Selon une étude qui a été réalisée, dans les grandes villes, il y au moins un hôpital ou un CESREF tous les quinze kilomètres et les nombreux centres de santé communautaires viennent compléter le maillage du territoire en terme de couverture de l’AMO. Cette mesure est aussi une façon de renforcer les centres de santé communautaires (CESCOM) qui sont même pressés de démarrer les opérations. La plupart d’entre eux sont en train de relever leur plateau technique pour répondre aux attentes.
D’ailleurs, ceux d’entre eux qui ne seront pas à niveau verront leur agrément retiré car la CANAM dispose d’une équipe d’inspecteurs qui sont des professionnels de la santé aguerris, qui ne tolèreront aucun manquement aux conditions exigées. Justement, il s’agit pour la CANAM de faire contrôler régulièrement les structures choisies par cette équipe de contrôleurs. La vérification se fera en collaboration avec la Fédération nationale des structures de santé communautaire (FENASCOM).
Il reste évident qu’il y a encore des efforts à entreprendre pour parfaire le système au fur et à mesure. Mais rien ne devrait entraver la réalisation de ce projet qui constitue, à n’en pas douter, la plus grande réforme sociale du Mali depuis son indépendance.
Une nécessité pour soulager les populations
Plus qu’un outil, l’AMO est une nécessité pour enlever aux populations le fardeau des affres du traitement médical de la famille et des ascendants. Mais alors, pourquoi tout ce ramdam enregistré ces derniers temps ? Un constat est que les velléités de résistance notées portent le sceau d’une seule centrale syndicale : la CSTM. Pourtant, aux dires de ses dirigeants, cette centrale n’est pas contre le principe de l’AMO, mais s’érige contre certains risques de dérive liés à l’application de l’assurance maladie obligatoire. C’est là où il faut rappeler les propos pertinents du président de la République, à l’occasion du premier Conseil des ministres du gouvernement Mme Cissé Mariam Kaïdama Sidibé.

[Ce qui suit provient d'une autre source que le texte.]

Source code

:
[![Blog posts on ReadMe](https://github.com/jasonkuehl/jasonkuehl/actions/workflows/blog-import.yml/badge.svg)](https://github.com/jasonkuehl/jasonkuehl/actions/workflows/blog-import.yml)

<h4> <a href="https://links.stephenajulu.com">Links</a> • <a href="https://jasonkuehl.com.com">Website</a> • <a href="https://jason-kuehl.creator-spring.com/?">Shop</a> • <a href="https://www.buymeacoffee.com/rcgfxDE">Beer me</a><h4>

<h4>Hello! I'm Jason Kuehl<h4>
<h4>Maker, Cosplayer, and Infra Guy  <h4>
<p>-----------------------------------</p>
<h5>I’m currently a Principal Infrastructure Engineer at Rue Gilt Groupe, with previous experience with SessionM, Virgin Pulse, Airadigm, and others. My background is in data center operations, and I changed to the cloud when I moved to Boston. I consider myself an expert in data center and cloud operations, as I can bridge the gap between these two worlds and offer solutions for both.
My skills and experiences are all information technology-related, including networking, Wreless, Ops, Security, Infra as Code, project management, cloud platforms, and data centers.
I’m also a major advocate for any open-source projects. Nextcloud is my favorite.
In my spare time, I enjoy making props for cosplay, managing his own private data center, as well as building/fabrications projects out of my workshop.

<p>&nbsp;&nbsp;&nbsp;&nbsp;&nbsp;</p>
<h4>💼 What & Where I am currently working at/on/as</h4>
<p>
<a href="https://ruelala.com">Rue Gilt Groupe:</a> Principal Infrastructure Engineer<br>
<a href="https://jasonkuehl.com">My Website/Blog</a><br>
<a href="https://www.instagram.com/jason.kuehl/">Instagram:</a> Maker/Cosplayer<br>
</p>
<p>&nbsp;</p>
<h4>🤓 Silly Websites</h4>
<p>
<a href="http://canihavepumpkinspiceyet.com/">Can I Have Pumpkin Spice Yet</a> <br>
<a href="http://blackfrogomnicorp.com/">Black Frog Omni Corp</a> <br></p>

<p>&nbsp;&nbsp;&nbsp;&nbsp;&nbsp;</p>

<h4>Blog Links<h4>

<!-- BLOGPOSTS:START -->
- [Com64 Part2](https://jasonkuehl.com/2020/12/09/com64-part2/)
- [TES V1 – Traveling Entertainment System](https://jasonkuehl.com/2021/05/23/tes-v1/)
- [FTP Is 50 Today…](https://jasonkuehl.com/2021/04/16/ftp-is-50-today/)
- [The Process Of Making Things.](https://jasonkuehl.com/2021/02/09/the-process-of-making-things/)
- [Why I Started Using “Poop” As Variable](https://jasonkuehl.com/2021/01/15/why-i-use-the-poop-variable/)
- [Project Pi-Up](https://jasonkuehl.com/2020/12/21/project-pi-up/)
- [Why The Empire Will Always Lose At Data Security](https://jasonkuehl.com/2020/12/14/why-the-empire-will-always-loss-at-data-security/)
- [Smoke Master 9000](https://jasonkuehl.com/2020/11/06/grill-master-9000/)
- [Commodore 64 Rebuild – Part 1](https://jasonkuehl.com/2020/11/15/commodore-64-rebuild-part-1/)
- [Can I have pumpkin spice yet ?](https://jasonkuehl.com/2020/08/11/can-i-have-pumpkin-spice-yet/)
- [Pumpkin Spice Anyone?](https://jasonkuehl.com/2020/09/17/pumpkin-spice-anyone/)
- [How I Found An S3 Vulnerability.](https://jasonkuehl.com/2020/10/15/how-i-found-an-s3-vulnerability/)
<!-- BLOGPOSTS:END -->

Quand le président s’interroge sur l’attitude de ceux qui disent non aujourd’hui et pourtant avaient dit oui hier, il fait référence à l’implication de toutes les couches socioprofessionnelles, y compris les centrales syndicales, dans la préparation des dispositions légales et règlementaires relatives à l’AMO.
Guerre de positionnement
En réalité, l’assurance maladie obligatoire est aujourd’hui un bon prétexte pour raviver la guerre de positionnement syndicale entre l’UNTM et la CSTM. Cette dernière, qui se sent lésée de n’avoir pas été impliquée pour siéger au Conseil d’administration de la Caisse nationale d’assurance maladie, est en train de semer le doute sur son chemin.

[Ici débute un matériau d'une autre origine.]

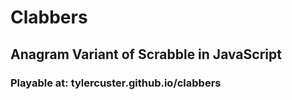 Clabbers
========

Anagram Variant of Scrabble in JavaScript
-----------------------------------------

### Playable at: tylercuster.github.io/clabbers ###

En tant que représentant d’un pan entier des travailleurs salariés du Mali, la CSTM se dit ne pas comprendre qu’elle soit écartée du suivi des intérêts des travailleurs qui lui font confiance car seule l’UNTM siège, au nom des travailleurs salariés du Mali, dans plusieurs structures et Conseils d’administration : Conseil économique, social et culturel, FAFPA, ANPE, Conseil supérieur de la Fonction publique, Conseil supérieur du Travail, INPS, Caisse de Sécurité Sociale, etc…

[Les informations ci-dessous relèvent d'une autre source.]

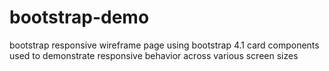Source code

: # bootstrap-demo

bootstrap responsive wireframe page using bootstrap 4.1
card components used to demonstrate responsive behavior across various screen sizes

Si l’on sait les avantages que l’UNTM tire de sa participation à toutes ces structures, surtout en termes financiers, l’on comprend aisément la colère et les manœuvres de la CSTM. Mais de là à tenter de couvrir l’assurance maladie de poux et de boue, au risque de voir les travailleurs essayer de jeter le bébé avec l’eau du bain, il y a un pas que les dirigeants de la CSTM, eux-mêmes, se gardent de franchir, en reconnaissant la pertinence du projet.